Action item: Return all of the data that follows precisely, leaving every image out.

Given records:
# # # # # # #

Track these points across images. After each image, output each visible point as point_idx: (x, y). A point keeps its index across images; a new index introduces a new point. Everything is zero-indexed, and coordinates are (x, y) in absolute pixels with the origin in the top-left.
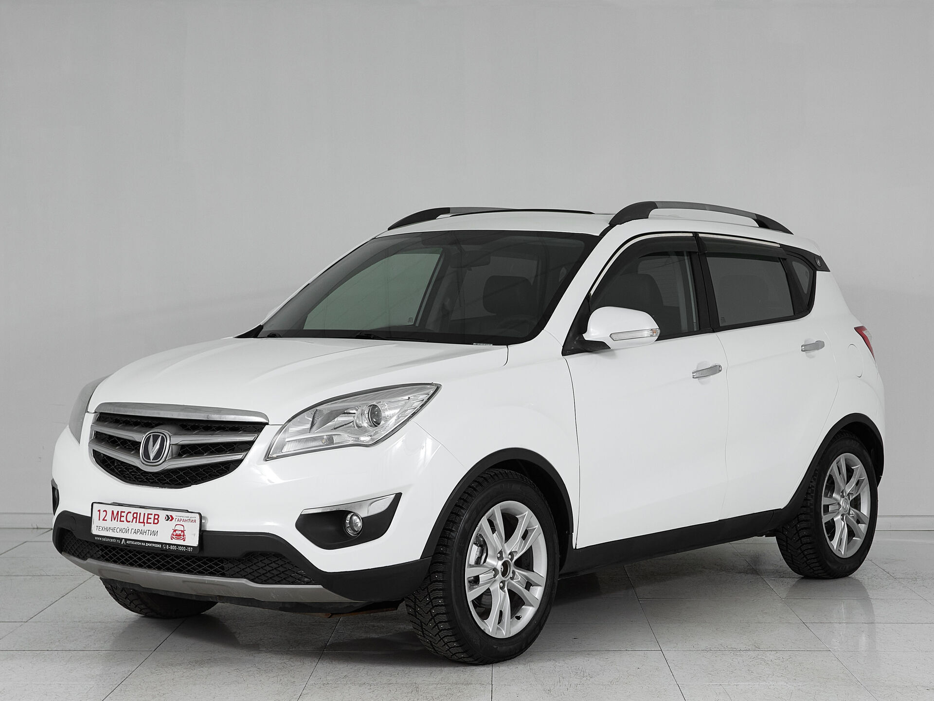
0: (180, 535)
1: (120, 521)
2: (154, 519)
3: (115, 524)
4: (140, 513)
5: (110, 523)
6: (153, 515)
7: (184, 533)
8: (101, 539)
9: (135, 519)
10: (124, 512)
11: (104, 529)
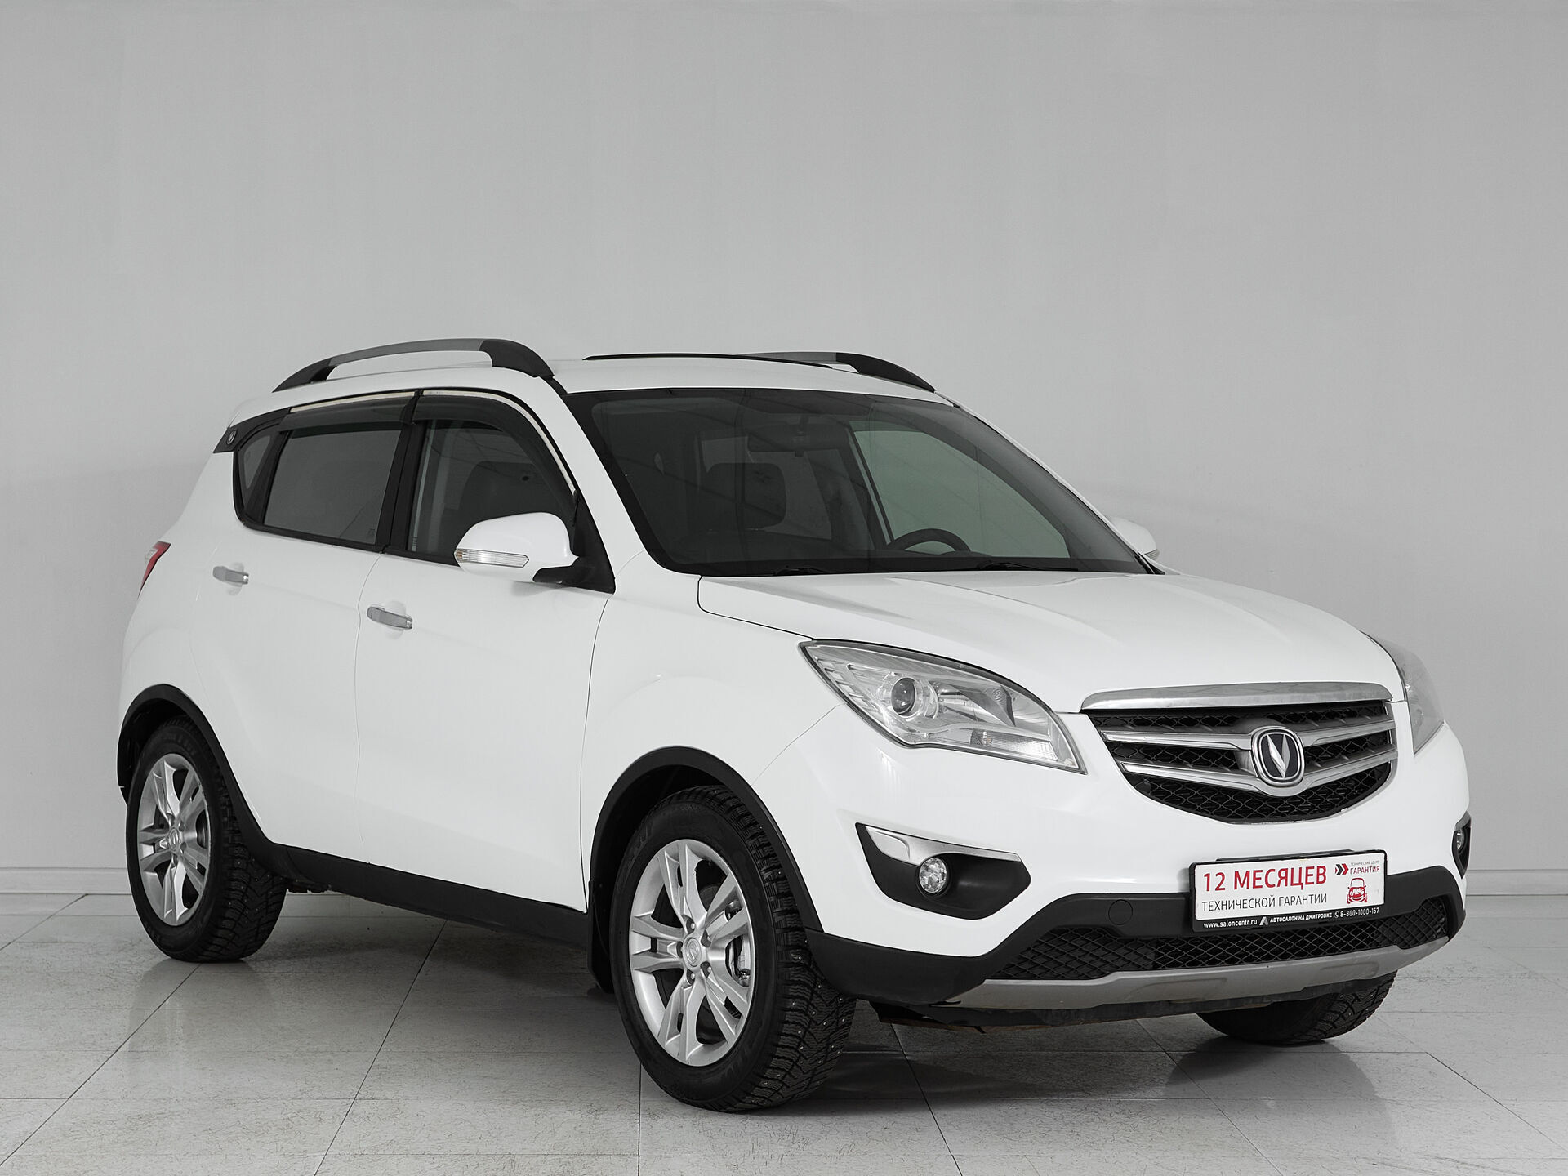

# # # # # # #

Response to this task:
Track these points across images. After each image, output each visible point as point_idx: (x, y). A point keeps its index across images; a new index introduces a new point. Everything is zero-indexed, and coordinates are (x, y) in absolute pixels with the origin in the top-left.
0: (180, 535)
1: (120, 521)
2: (154, 519)
3: (115, 524)
4: (140, 513)
5: (110, 523)
6: (153, 515)
7: (184, 533)
8: (101, 539)
9: (135, 519)
10: (124, 512)
11: (104, 529)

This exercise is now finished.